Exercise details: Going through the data below, please show each line containing the string "same".

Saved data entries:
=== Begin Enclosure ===
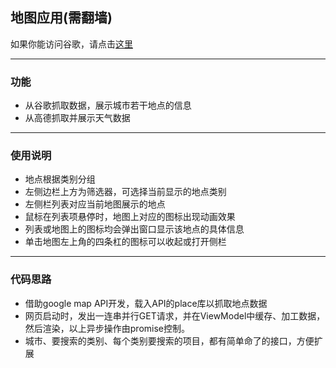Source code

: ## 地图应用(需翻墙)

如果你能访问谷歌，请点击[这里](https://stillwatersignedalready.github.io/uda-map-app/)

---

### 功能
- 从谷歌抓取数据，展示城市若干地点的信息
- 从高德抓取并展示天气数据

---

### 使用说明
- 地点根据类别分组
- 左侧边栏上方为筛选器，可选择当前显示的地点类别
- 左侧栏列表对应当前地图展示的地点
- 鼠标在列表项悬停时，地图上对应的图标出现动画效果
- 列表或地图上的图标均会弹出窗口显示该地点的具体信息
- 单击地图左上角的四条杠的图标可以收起或打开侧栏

---

### 代码思路
- 借助google map API开发，载入API的place库以抓取地点数据
- 网页启动时，发出一连串并行GET请求，并在ViewModel中缓存、加工数据，然后渲染，以上异步操作由promise控制。
- 城市、要搜索的类别、每个类别要搜索的项目，都有简单命了的接口，方便扩展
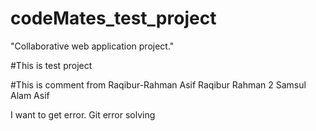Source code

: # codeMates_test_project
"Collaborative web application project."

#This is test project 

#This is comment from Raqibur-Rahman
Asif
Raqibur Rahman 2
Samsul Alam Asif 

I want to get error.
Git error solving 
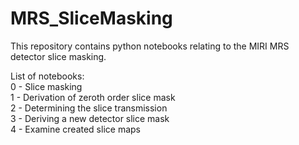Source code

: # MRS_SliceMasking
This repository contains python notebooks relating to the MIRI MRS detector slice masking.  
  
List of notebooks:  
0 - Slice masking  
1 - Derivation of zeroth order slice mask  
2 - Determining the slice transmission  
3 - Deriving a new detector slice mask  
4 - Examine created slice maps
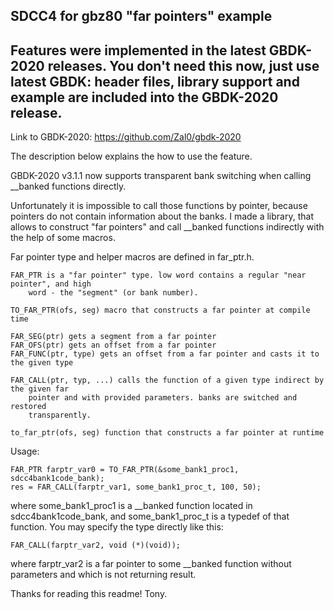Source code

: SDCC4 for gbz80 "far pointers" example
--------------------------------------

Features were implemented in the latest GBDK-2020 releases. You don't need this now, just use latest GBDK: header files, library support and example are included into the GBDK-2020 release.
---------------------------------------------------------------------------------------------------------------------------------------------------------------------------------------------

Link to GBDK-2020: https://github.com/Zal0/gbdk-2020

The description below explains the how to use the feature.

GBDK-2020 v3.1.1 now supports transparent bank switching when calling __banked functions directly.

Unfortunately it is impossible to call those functions by pointer, because pointers do not
contain information about the banks. I made a library, that allows to construct "far pointers" 
and call __banked functions indirectly with the help of some macros.

Far pointer type and helper macros are defined in far_ptr.h.

	FAR_PTR is a "far pointer" type. low word contains a regular "near pointer", and high 
		word - the "segment" (or bank number).

	TO_FAR_PTR(ofs, seg) macro that constructs a far pointer at compile time

	FAR_SEG(ptr) gets a segment from a far pointer
	FAR_OFS(ptr) gets an offset from a far pointer
	FAR_FUNC(ptr, type) gets an offset from a far pointer and casts it to the given type

	FAR_CALL(ptr, typ, ...) calls the function of a given type indirect by the given far 
		pointer and with provided parameters. banks are switched and restored 
		transparently.

	to_far_ptr(ofs, seg) function that constructs a far pointer at runtime

Usage:

	FAR_PTR farptr_var0 = TO_FAR_PTR(&some_bank1_proc1, sdcc4bank1code_bank);
	res = FAR_CALL(farptr_var1, some_bank1_proc_t, 100, 50);

where some_bank1_proc1 is a __banked function located in sdcc4bank1code_bank, and some_bank1_proc_t 
is a typedef of that function. You may specify the type directly like this:

	FAR_CALL(farptr_var2, void (*)(void));
	
where farptr_var2 is a far pointer to some __banked function without parameters and which is not returning result.


Thanks for reading this readme! Tony.
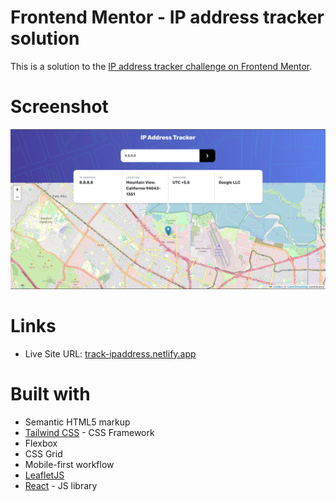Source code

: # Frontend Mentor - IP address tracker solution

This is a solution to the [IP address tracker challenge on Frontend Mentor](https://www.frontendmentor.io/challenges/ip-address-tracker-I8-0yYAH0).

# Screenshot

![](./screenshot.png)

# Links

- Live Site URL: [track-ipaddress.netlify.app](https://track-ipaddress.netlify.app/)

# Built with

- Semantic HTML5 markup
- [Tailwind CSS](https://tailwindcss.com/) - CSS Framework
- Flexbox
- CSS Grid
- Mobile-first workflow
- [LeafletJS](https://leafletjs.com/)
- [React](https://reactjs.org/) - JS library
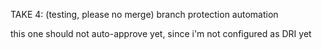 TAKE 4: (testing, please no merge) branch protection automation

this one should not auto-approve yet, since i'm not configured as DRI yet

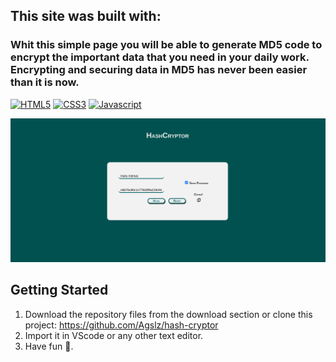 ## This site was built with:

### Whit this simple page you will be able to generate MD5 code to encrypt the important data that you need in your daily work. Encrypting and securing data in MD5 has never been easier than it is now.

<p align="left">
<a href="https://developer.mozilla.org/en-US/docs/Glossary/HTML5" target="_blank" rel="noreferrer"><img src="https://raw.githubusercontent.com/danielcranney/readme-generator/main/public/icons/skills/html5-colored.svg" width="36" height="36" alt="HTML5" /></a>
<a href="https://www.w3.org/TR/CSS/#css" target="_blank" rel="noreferrer"><img src="https://raw.githubusercontent.com/danielcranney/readme-generator/main/public/icons/skills/css3-colored.svg" width="36" height="36" alt="CSS3" /></a>
<a href="https://developer.mozilla.org/en-US/docs/Web/JavaScript" target="_blank" rel="noreferrer"><img src="https://raw.githubusercontent.com/danielcranney/readme-generator/main/public/icons/skills/javascript-colored.svg" width="36" height="36" alt="Javascript" /></a></p>
 
![Binary Screenshot](screenshots/screenshot1.png) 
 
## Getting Started

1. Download the repository files from the download section or clone this project: https://github.com/Agslz/hash-cryptor
2. Import it in VScode or any other text editor.
3. Have fun 🚀.

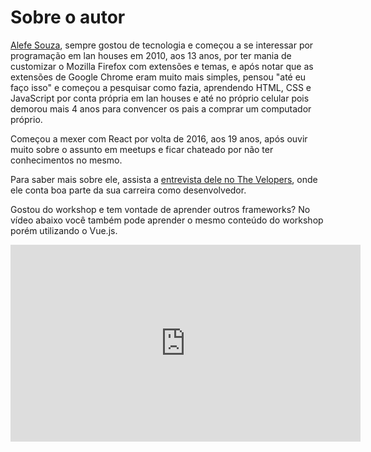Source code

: # Sobre o autor

[Alefe Souza](https://alefesouza.com), sempre gostou de tecnologia e começou a se interessar por programação em lan houses em 2010, aos 13 anos, por ter mania de customizar o Mozilla Firefox com extensões e temas, e após notar que as extensões de Google Chrome eram muito mais simples, pensou "até eu faço isso" e começou a pesquisar como fazia, aprendendo HTML, CSS e JavaScript por conta própria em lan houses e até no próprio celular pois demorou mais 4 anos para convencer os pais a comprar um computador próprio.

Começou a mexer com React por volta de 2016, aos 19 anos, após ouvir muito sobre o assunto em meetups e ficar chateado por não ter conhecimentos no mesmo.

Para saber mais sobre ele, assista a [entrevista dele no The Velopers](https://www.youtube.com/watch?v=V1Q_sHD-8Vg), onde ele conta boa parte da sua carreira como desenvolvedor.

Gostou do workshop e tem vontade de aprender outros frameworks? No vídeo abaixo você também pode aprender o mesmo conteúdo do workshop porém utilizando o Vue.js.

<div style="text-align: center;">
    <iframe width="560" height="315" src="https://www.youtube.com/embed/UaaYVaEHo9w" frameborder="0" allow="accelerometer; autoplay; encrypted-media; gyroscope; picture-in-picture" allowfullscreen></iframe>
</div>
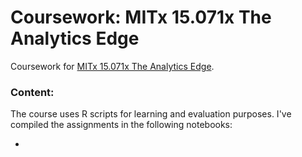 Coursework: MITx 15.071x The Analytics Edge
=========

Coursework for [MITx 15.071x The Analytics Edge](...).


### Content:

The course uses R scripts for learning and evaluation purposes. I've compiled the assignments in the following notebooks:

- 
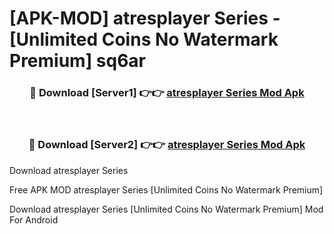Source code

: # [APK-MOD] atresplayer  Series - [Unlimited Coins No Watermark Premium] sq6ar



<div align="center">
<h3>🔴 Download [Server1] 👉👉 <a href="https://momento.my/?title=atresplayer__Series">atresplayer  Series Mod Apk</a></h3><br>

<h3>🔴 Download [Server2] 👉👉 <a href="https://momento.my/?title=atresplayer__Series">atresplayer  Series Mod Apk</a></h3>
</div>



Download atresplayer  Series 

Free APK MOD atresplayer  Series [Unlimited Coins No Watermark Premium]

Download atresplayer  Series [Unlimited Coins No Watermark Premium] Mod For Android
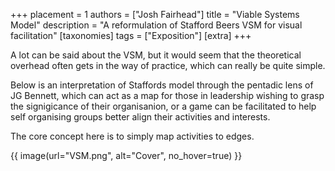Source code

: +++
placement = 1
authors = ["Josh Fairhead"]
title = "Viable Systems Model"
description = "A reformulation of Stafford Beers VSM for visual facilitation"
[taxonomies]
tags = ["Exposition"]
[extra]
+++

A lot can be said about the VSM, but it would seem that the theoretical overhead often gets in the way of practice, which can really be quite simple.

Below is an interpretation of Staffords model through the pentadic lens of JG Bennett, which can act as a map for those in leadership wishing to grasp the signigicance of their organisanion, or a game can be facilitated to help self organising groups better align their activities and interests. 

The core concept here is to simply map activities to edges.

{{ image(url="VSM.png", alt="Cover", no_hover=true) }}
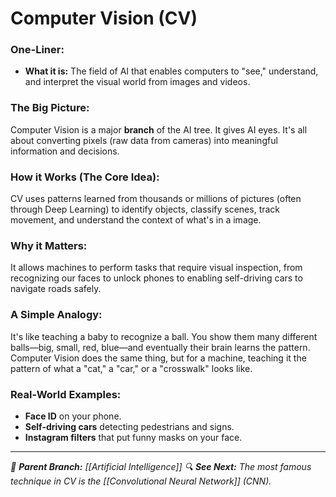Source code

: # Computer Vision (CV)

### One-Liner:
*   **What it is:** The field of AI that enables computers to "see," understand, and interpret the visual world from images and videos.

### The Big Picture:
Computer Vision is a major **branch** of the AI tree. It gives AI eyes. It's all about converting pixels (raw data from cameras) into meaningful information and decisions.

### How it Works (The Core Idea):
CV uses patterns learned from thousands or millions of pictures (often through Deep Learning) to identify objects, classify scenes, track movement, and understand the context of what's in a image.

### Why it Matters:
It allows machines to perform tasks that require visual inspection, from recognizing our faces to unlock phones to enabling self-driving cars to navigate roads safely.

### A Simple Analogy:
It's like teaching a baby to recognize a ball. You show them many different balls—big, small, red, blue—and eventually their brain learns the pattern. Computer Vision does the same thing, but for a machine, teaching it the pattern of what a "cat," a "car," or a "crosswalk" looks like.

### Real-World Examples:
*   **Face ID** on your phone.
*   **Self-driving cars** detecting pedestrians and signs.
*   **Instagram filters** that put funny masks on your face.

---
*🌳 **Parent Branch:** [[Artificial Intelligence]]*
*🔍 **See Next:** The most famous technique in CV is the [[Convolutional Neural Network]] (CNN).*
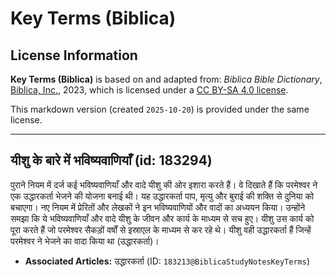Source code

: # Key Terms (Biblica)

## License Information

**Key Terms (Biblica)** is based on and adapted from: _Biblica Bible Dictionary_, [Biblica, Inc.](https://www.biblica.com/), 2023, which is licensed under a [CC BY-SA 4.0 license](https://creativecommons.org/licenses/by-sa/4.0/legalcode.en).

This markdown version (created `2025-10-20`) is provided under the same license.



--------------------------------

## यीशु के बारे में भविष्यवाणियाँ (id: 183294)

पुराने नियम में दर्ज कई भविष्यवाणियाँ और वादे यीशु की ओर इशारा करते हैं। वे दिखाते हैं कि परमेश्वर ने एक उद्धारकर्ता भेजने की योजना बनाई थी। यह उद्धारकर्ता पाप, मृत्यु और बुराई की शक्ति से दुनिया को बचाएगा। नए नियम में प्रेरितों और लेखकों ने इन भविष्यवाणियों और वादों का अध्ययन किया। उन्होंने समझा कि ये भविष्यवाणियाँ और वादे यीशु के जीवन और कार्य के माध्यम से सच हुए। यीशु उस कार्य को पूरा करते हैं जो परमेश्वर सैकड़ों वर्षों से इस्राएल के माध्यम से कर रहे थे। यीशु वही उद्धारकर्ता हैं जिन्हें परमेश्वर ने भेजने का वादा किया था (उद्धारकर्ता)।

* **Associated Articles:** उद्धारकर्ता (ID: `183213@BiblicaStudyNotesKeyTerms`)

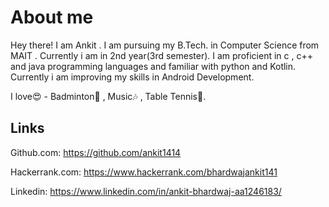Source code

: # About me

Hey there! I am Ankit . I am pursuing my B.Tech. in Computer Science from MAIT . Currently i am in 2nd year(3rd semester). I am proficient in c , c++ and java programming languages and familiar with python and Kotlin. 
Currently i am improving my skills in Android Development.

I love😍 - Badminton🏸 , Music🎶 , Table Tennis🏓.

## Links

Github.com: https://github.com/ankit1414

Hackerrank.com: https://www.hackerrank.com/bhardwajankit141

Linkedin: https://www.linkedin.com/in/ankit-bhardwaj-aa1246183/
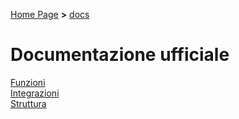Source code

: [Home Page](https://hpbdev.cf) **>** [docs](https://hpbdev.cs/docs/base)<br>

# Documentazione ufficiale

[Funzioni](https://hpbdev.cf/docs/Funzioni)<br>
[Integrazioni](https://hpbdev.cf/docs/Int)<br>
[Struttura](https://hpbdev.cf/n)
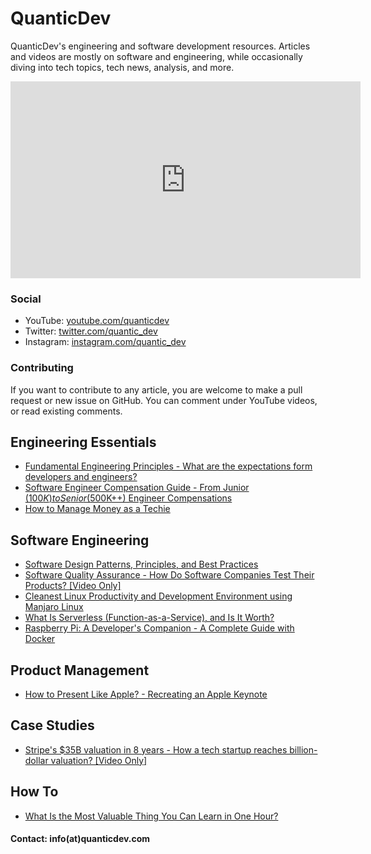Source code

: # QuanticDev
QuanticDev's engineering and software development resources.
Articles and videos are mostly on software and engineering, while occasionally diving into tech topics, tech news, analysis, and more.

<p><iframe width="560" height="315" src="https://www.youtube.com/embed/7CC8d-AbQv8" frameborder="0" allow="accelerometer; autoplay; encrypted-media; gyroscope; picture-in-picture" allowfullscreen></iframe></p>

### Social
* YouTube: [youtube.com/quanticdev](https://www.youtube.com/quanticdev)
* Twitter: [twitter.com/quantic_dev](https://twitter.com/quantic_dev)
* Instagram: [instagram.com/quantic_dev](https://www.instagram.com/quantic_dev)

### Contributing
If you want to contribute to any article, you are welcome to make a pull request or new issue on GitHub. You can comment under YouTube videos, or read existing comments.

## Engineering Essentials
* [Fundamental Engineering Principles - What are the expectations form developers and engineers?](articles/engineering-principles)
* [Software Engineer Compensation Guide - From Junior ($100K) to Senior ($500K++) Engineer Compensations](articles/software-engineer-compensation-guide)
* [How to Manage Money as a Techie](articles/how-to-manage-money)

## Software Engineering
* [Software Design Patterns, Principles, and Best Practices](articles/software-design-patterns)
* [Software Quality Assurance - How Do Software Companies Test Their Products? [Video Only]](https://www.youtube.com/watch?v=ztb8HNc2kCU)
* [Cleanest Linux Productivity and Development Environment using Manjaro Linux](articles/manjaro-linux-productivity-machine)
* [What Is Serverless (Function-as-a-Service), and Is It Worth?](articles/serverless)
* [Raspberry Pi: A Developer's Companion - A Complete Guide with Docker](articles/raspberry-pi-guide-for-developers)

## Product Management
* [How to Present Like Apple? - Recreating an Apple Keynote](articles/how-to-present-like-apple)

## Case Studies
* [Stripe's $35B valuation in 8 years - How a tech startup reaches billion-dollar valuation? [Video Only]](https://www.youtube.com/watch?v=nlFAbBvu7hA)

## How To
* [What Is the Most Valuable Thing You Can Learn in One Hour?](articles/most-valuable-thing-to-learn-in-one-hour)

#### Contact: info(at)quanticdev.com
=== End Enclosure ===
Solution for this exercise:
It's like teaching a baby to recognize a ball. You show them many different balls—big, small, red, blue—and eventually their brain learns the pattern. Computer Vision does the same thing, but for a machine, teaching it the pattern of what a "cat," a "car," or a "crosswalk" looks like.
This markdown version (created `2025-10-20`) is provided under the same license.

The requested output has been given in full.